_Work to complete_: Can you retype every record below exactly as written?

_Supplied records_:

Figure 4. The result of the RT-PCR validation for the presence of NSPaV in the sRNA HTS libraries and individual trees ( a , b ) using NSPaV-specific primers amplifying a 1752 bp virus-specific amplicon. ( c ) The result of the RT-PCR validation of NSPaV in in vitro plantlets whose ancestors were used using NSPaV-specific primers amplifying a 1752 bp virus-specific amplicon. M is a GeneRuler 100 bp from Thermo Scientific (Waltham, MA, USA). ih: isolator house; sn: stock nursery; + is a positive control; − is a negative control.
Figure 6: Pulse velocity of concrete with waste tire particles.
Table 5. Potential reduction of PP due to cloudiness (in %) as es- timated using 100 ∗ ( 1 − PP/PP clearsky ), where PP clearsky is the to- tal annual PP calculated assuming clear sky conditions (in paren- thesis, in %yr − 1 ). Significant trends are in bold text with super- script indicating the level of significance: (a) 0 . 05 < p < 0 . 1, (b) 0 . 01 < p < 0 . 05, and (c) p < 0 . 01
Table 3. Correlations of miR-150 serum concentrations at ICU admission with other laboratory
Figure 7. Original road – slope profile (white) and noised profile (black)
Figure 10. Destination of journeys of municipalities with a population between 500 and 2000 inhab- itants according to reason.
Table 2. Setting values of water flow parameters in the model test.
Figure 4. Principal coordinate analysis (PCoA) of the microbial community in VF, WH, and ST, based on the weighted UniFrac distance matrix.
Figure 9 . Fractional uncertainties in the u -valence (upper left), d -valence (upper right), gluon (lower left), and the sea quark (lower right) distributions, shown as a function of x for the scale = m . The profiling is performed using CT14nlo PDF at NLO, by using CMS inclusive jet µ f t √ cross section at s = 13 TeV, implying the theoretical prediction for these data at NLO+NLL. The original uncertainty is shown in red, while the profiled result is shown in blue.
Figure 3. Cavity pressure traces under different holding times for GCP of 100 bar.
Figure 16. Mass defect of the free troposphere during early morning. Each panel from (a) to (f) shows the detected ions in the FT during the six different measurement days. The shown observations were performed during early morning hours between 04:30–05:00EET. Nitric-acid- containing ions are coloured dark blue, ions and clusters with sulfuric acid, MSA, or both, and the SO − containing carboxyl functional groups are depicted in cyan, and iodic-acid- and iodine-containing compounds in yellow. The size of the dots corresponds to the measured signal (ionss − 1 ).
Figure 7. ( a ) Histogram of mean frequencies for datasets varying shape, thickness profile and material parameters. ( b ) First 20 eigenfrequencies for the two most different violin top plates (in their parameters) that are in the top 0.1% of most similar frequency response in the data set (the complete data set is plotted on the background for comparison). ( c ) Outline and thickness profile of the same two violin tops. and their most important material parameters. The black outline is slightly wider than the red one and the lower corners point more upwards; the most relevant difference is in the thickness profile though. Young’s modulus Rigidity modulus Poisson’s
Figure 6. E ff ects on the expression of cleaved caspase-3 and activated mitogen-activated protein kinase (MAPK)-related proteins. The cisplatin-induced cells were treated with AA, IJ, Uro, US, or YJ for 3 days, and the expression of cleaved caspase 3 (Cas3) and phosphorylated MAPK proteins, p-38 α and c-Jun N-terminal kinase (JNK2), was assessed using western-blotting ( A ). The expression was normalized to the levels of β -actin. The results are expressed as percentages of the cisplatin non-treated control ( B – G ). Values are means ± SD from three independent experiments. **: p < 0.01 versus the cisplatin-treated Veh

_Response for this exercise_:
Figure 4. The result of the RT-PCR validation for the presence of NSPaV in the sRNA HTS libraries and individual trees ( a , b ) using NSPaV-specific primers amplifying a 1752 bp virus-specific amplicon. ( c ) The result of the RT-PCR validation of NSPaV in in vitro plantlets whose ancestors were used using NSPaV-specific primers amplifying a 1752 bp virus-specific amplicon. M is a GeneRuler 100 bp from Thermo Scientific (Waltham, MA, USA). ih: isolator house; sn: stock nursery; + is a positive control; − is a negative control.
Figure 6: Pulse velocity of concrete with waste tire particles.
Table 5. Potential reduction of PP due to cloudiness (in %) as es- timated using 100 ∗ ( 1 − PP/PP clearsky ), where PP clearsky is the to- tal annual PP calculated assuming clear sky conditions (in paren- thesis, in %yr − 1 ). Significant trends are in bold text with super- script indicating the level of significance: (a) 0 . 05 < p < 0 . 1, (b) 0 . 01 < p < 0 . 05, and (c) p < 0 . 01
Table 3. Correlations of miR-150 serum concentrations at ICU admission with other laboratory
Figure 7. Original road – slope profile (white) and noised profile (black)
Figure 10. Destination of journeys of municipalities with a population between 500 and 2000 inhab- itants according to reason.
Table 2. Setting values of water flow parameters in the model test.
Figure 4. Principal coordinate analysis (PCoA) of the microbial community in VF, WH, and ST, based on the weighted UniFrac distance matrix.
Figure 9 . Fractional uncertainties in the u -valence (upper left), d -valence (upper right), gluon (lower left), and the sea quark (lower right) distributions, shown as a function of x for the scale = m . The profiling is performed using CT14nlo PDF at NLO, by using CMS inclusive jet µ f t √ cross section at s = 13 TeV, implying the theoretical prediction for these data at NLO+NLL. The original uncertainty is shown in red, while the profiled result is shown in blue.
Figure 3. Cavity pressure traces under different holding times for GCP of 100 bar.
Figure 16. Mass defect of the free troposphere during early morning. Each panel from (a) to (f) shows the detected ions in the FT during the six different measurement days. The shown observations were performed during early morning hours between 04:30–05:00EET. Nitric-acid- containing ions are coloured dark blue, ions and clusters with sulfuric acid, MSA, or both, and the SO − containing carboxyl functional groups are depicted in cyan, and iodic-acid- and iodine-containing compounds in yellow. The size of the dots corresponds to the measured signal (ionss − 1 ).
Figure 7. ( a ) Histogram of mean frequencies for datasets varying shape, thickness profile and material parameters. ( b ) First 20 eigenfrequencies for the two most different violin top plates (in their parameters) that are in the top 0.1% of most similar frequency response in the data set (the complete data set is plotted on the background for comparison). ( c ) Outline and thickness profile of the same two violin tops. and their most important material parameters. The black outline is slightly wider than the red one and the lower corners point more upwards; the most relevant difference is in the thickness profile though. Young’s modulus Rigidity modulus Poisson’s
Figure 6. E ff ects on the expression of cleaved caspase-3 and activated mitogen-activated protein kinase (MAPK)-related proteins. The cisplatin-induced cells were treated with AA, IJ, Uro, US, or YJ for 3 days, and the expression of cleaved caspase 3 (Cas3) and phosphorylated MAPK proteins, p-38 α and c-Jun N-terminal kinase (JNK2), was assessed using western-blotting ( A ). The expression was normalized to the levels of β -actin. The results are expressed as percentages of the cisplatin non-treated control ( B – G ). Values are means ± SD from three independent experiments. **: p < 0.01 versus the cisplatin-treated Veh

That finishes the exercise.